- [Required work]: Scan the entries for lines with "undefined" and say how many there are, with nothing more.

- [Supplied material]:
◆ ◆ ◆ ◆ ◆

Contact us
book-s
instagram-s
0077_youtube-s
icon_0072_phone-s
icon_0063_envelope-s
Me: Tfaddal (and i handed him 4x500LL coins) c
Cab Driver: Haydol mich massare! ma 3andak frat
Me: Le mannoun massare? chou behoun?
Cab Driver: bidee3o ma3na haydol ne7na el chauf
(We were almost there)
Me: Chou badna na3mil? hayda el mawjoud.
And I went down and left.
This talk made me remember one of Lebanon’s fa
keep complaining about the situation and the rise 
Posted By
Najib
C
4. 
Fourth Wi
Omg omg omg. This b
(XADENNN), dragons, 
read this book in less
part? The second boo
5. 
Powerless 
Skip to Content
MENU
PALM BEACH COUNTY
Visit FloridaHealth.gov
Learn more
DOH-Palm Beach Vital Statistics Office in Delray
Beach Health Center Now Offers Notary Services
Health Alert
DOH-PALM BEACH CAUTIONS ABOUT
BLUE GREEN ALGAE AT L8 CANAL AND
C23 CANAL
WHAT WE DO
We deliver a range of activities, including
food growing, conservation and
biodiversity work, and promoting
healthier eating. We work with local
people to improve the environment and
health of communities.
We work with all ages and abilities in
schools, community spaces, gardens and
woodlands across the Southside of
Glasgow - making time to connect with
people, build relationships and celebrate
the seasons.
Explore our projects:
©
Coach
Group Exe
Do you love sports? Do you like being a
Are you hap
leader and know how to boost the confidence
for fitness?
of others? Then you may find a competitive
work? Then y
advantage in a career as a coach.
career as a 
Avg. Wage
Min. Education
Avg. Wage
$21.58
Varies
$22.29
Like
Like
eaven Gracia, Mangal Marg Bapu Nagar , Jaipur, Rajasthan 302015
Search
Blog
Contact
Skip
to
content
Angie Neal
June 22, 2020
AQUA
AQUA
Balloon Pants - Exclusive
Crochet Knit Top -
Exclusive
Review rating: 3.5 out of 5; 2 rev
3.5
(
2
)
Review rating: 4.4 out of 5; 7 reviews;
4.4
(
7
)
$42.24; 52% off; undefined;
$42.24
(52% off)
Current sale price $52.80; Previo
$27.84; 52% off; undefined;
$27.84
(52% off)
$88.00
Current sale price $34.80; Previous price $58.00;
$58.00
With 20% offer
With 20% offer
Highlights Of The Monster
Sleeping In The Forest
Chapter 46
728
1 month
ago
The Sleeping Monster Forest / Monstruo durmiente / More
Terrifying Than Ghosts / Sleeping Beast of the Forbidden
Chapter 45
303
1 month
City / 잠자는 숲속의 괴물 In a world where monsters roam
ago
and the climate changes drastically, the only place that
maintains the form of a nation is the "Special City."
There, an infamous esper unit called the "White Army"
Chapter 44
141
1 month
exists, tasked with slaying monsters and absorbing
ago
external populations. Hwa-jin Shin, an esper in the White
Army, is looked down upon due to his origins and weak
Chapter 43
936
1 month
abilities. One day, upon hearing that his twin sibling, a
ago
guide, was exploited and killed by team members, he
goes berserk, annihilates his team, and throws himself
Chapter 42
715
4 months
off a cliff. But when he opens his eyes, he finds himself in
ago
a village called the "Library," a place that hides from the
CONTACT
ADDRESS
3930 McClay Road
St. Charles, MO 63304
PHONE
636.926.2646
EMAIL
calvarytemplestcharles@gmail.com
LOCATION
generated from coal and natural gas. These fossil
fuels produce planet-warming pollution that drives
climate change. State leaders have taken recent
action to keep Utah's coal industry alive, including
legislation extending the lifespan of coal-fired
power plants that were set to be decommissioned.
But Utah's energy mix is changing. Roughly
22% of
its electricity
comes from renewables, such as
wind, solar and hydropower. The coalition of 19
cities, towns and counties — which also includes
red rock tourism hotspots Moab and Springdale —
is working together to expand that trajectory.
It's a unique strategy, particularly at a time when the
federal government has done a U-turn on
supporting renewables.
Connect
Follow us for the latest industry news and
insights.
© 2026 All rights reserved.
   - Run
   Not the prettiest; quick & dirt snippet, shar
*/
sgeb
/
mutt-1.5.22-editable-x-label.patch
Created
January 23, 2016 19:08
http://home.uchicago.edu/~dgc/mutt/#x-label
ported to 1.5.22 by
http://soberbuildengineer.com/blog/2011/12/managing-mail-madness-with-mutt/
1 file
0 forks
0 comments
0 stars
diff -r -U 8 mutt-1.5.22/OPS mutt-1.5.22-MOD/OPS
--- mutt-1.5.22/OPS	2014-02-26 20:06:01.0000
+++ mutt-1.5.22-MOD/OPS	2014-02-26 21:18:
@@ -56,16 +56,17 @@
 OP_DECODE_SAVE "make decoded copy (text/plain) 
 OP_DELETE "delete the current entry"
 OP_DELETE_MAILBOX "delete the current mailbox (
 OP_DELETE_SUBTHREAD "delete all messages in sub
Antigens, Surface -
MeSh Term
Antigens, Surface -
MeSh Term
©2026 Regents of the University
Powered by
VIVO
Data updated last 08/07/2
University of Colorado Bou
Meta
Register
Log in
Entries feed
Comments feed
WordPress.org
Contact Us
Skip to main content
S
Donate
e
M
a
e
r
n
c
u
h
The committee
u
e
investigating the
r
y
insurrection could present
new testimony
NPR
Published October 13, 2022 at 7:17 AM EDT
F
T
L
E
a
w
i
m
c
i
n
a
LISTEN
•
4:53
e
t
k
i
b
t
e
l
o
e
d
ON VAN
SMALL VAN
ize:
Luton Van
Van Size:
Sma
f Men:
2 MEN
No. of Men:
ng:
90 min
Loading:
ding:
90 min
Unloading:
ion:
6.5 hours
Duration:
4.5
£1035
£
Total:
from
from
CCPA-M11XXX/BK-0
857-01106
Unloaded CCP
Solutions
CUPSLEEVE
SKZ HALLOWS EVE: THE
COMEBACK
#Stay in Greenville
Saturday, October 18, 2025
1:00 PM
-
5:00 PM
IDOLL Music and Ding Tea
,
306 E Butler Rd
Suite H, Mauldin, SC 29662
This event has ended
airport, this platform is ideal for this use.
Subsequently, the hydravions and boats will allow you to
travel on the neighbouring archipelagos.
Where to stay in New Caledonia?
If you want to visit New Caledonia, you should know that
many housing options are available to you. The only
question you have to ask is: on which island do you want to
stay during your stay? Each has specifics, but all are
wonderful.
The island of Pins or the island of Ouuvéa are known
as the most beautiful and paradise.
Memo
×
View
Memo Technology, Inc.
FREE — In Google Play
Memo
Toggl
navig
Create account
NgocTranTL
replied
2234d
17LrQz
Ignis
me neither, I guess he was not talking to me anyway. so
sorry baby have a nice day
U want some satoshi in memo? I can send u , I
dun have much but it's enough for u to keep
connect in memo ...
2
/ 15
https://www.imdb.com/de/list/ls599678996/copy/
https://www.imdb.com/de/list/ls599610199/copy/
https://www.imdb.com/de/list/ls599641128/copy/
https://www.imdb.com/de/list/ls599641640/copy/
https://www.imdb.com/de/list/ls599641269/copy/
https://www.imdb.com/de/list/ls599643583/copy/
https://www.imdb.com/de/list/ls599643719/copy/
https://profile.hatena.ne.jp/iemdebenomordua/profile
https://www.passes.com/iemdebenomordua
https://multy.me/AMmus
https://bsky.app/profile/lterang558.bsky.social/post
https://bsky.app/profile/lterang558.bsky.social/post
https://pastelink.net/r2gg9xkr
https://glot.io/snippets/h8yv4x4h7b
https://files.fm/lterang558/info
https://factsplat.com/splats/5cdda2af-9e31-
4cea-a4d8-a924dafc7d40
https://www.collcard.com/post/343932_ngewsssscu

◆ ◆ ◆ ◆ ◆

- [Response]: 2